Hard Lessons and the Rule of Three

Published March 25, 2019

Easy lessons are ones which have immediate feedback: touching a hot stove, what foods your body is allergic to, or even how to ask for a raise at work. Everyone can put together the cause and consequences of getting them right or wrong.

The hard lessons are ones which take months, or even years, to cycle through. They require a specific environment, many involved people, and time to determine the outcome.

I have found this to be true in both my personal and professional life: hard lessons follow the rule of three. They come to you three times and you only truly know if you’ve learned the lesson the third time.

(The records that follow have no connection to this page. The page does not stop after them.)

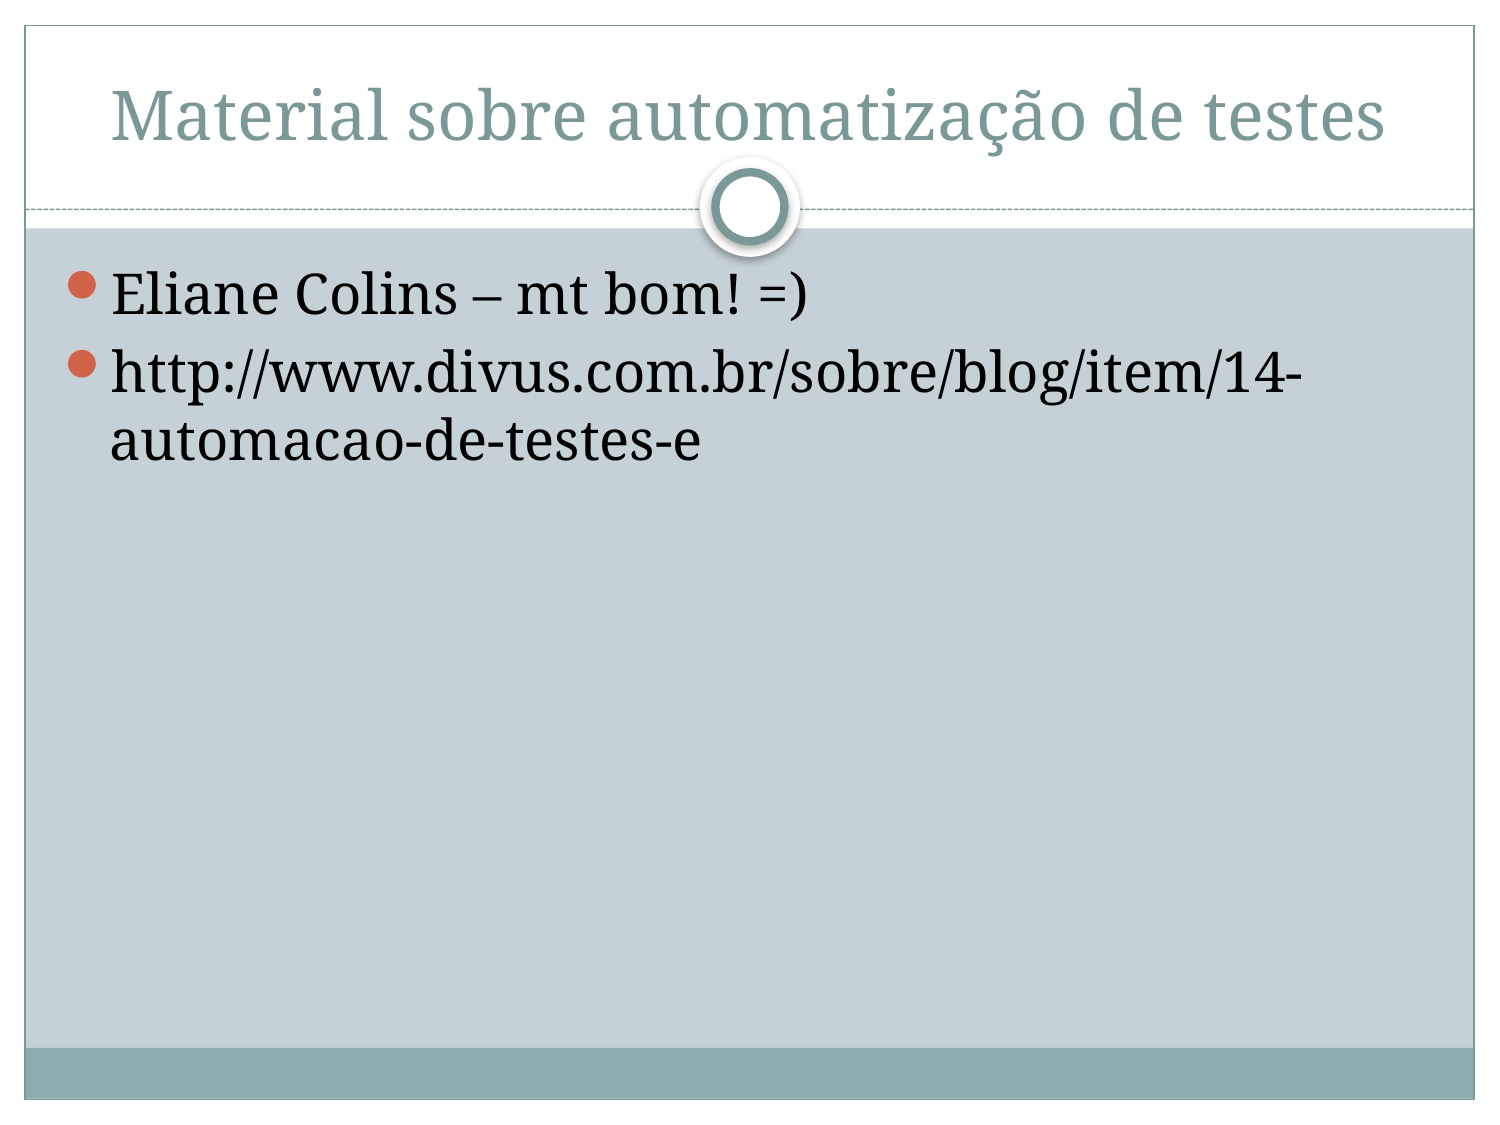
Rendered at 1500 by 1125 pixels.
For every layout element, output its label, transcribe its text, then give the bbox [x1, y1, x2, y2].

list Eliane Colins – mt bom! =) http://www.divus.com.br/sobre/blog/item/14-automacao-de-testes-e [49, 250, 1445, 1001]
title Material sobre automatização de testes [49, 37, 1450, 162]
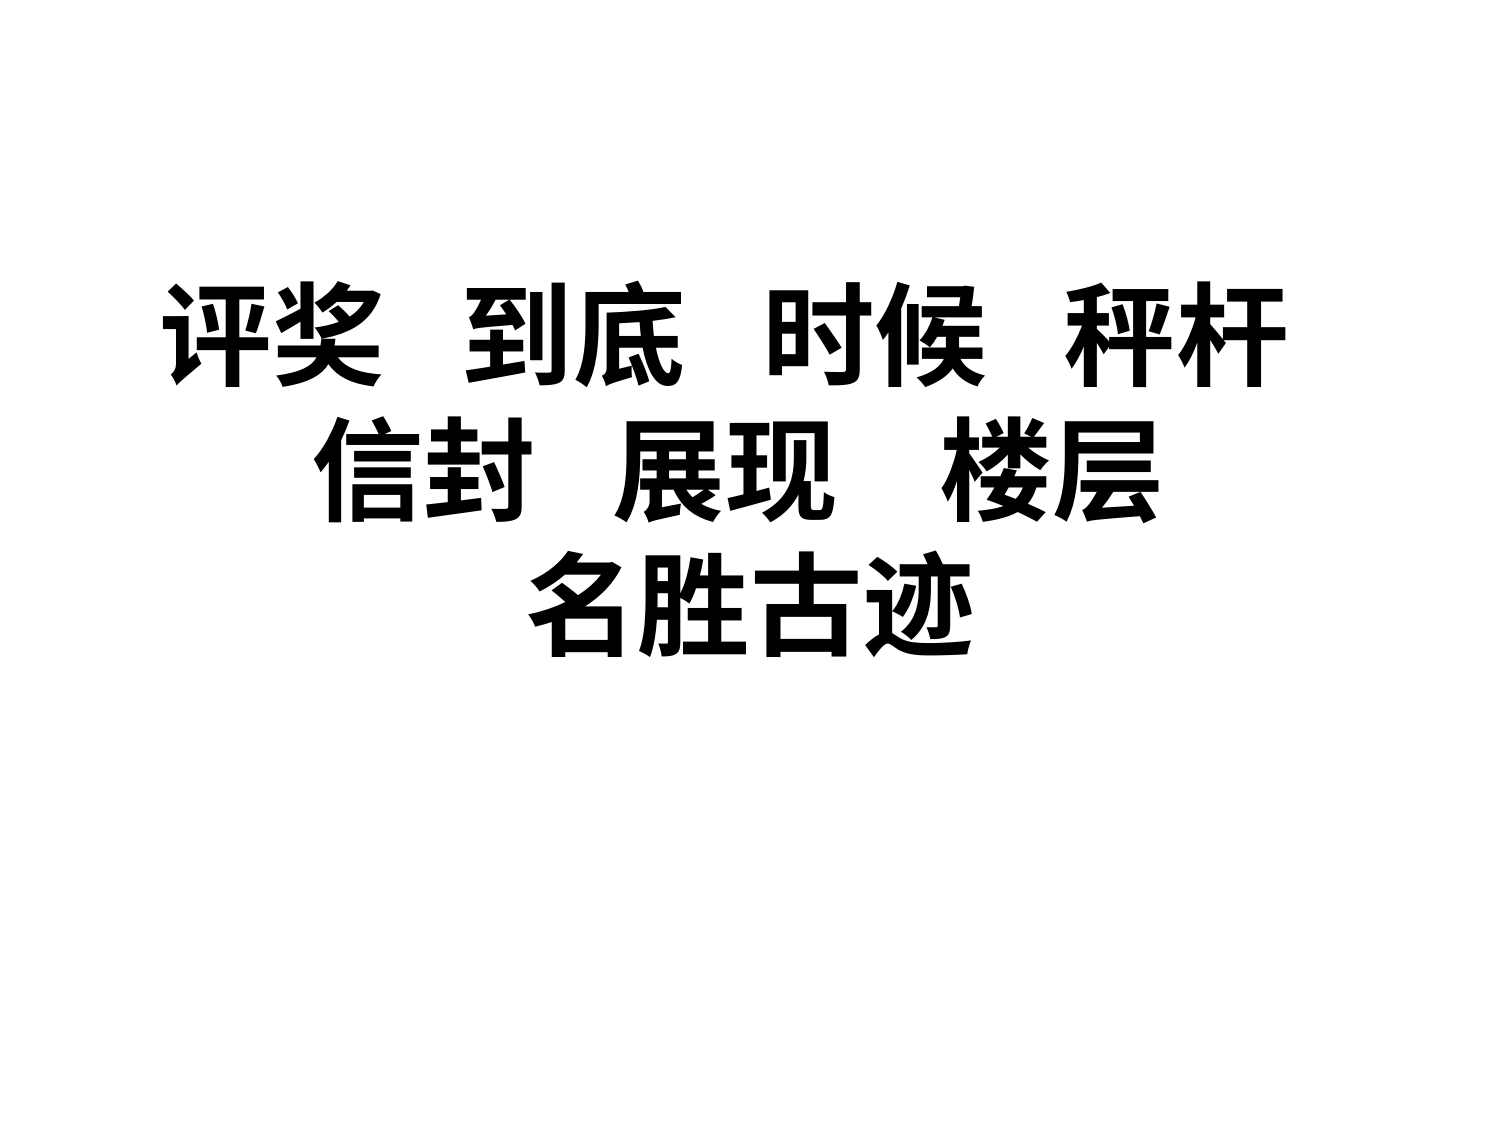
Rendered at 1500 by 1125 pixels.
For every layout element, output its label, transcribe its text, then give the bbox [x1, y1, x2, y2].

text_box 评奖 到底 时候 秤杆 信封 展现 楼层 名胜古迹 [0, 257, 1500, 678]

The first time the lesson is encountered, every day is like every other day. There is nothing new here because I don’t know what I don’t know. When the consequence settles, it stings. Suprise. Outrage. Disappointment. At my best I have had enough time to outline the situation and think to myself, “I will never do this again.”

The second time I’ve learned enough to identify this is the second time this has happened. Paralells can be drawn to the first situation and the current. I am filled with equal amount doubt (is this really happening again) and hope (I can do better this time) which prevents me from walking away. The sting hurts more this time because I was supposed to know better.

The third time almost always occurs in perfect conditions. In occurrence one and two, I’ve identified the common factors which had caused the problem. I think, erroneously, if those conditions don’t exist next time maybe it’ll work out. Sure enough, the third time: they don’t exist.

I’m being tested. It’s tempting because this time I know a lot better and I’ve identified the problem. I say no and the reason why doesn’t matter. I will no longer seek it.

The peace of mind is the reward for a lesson finally learned.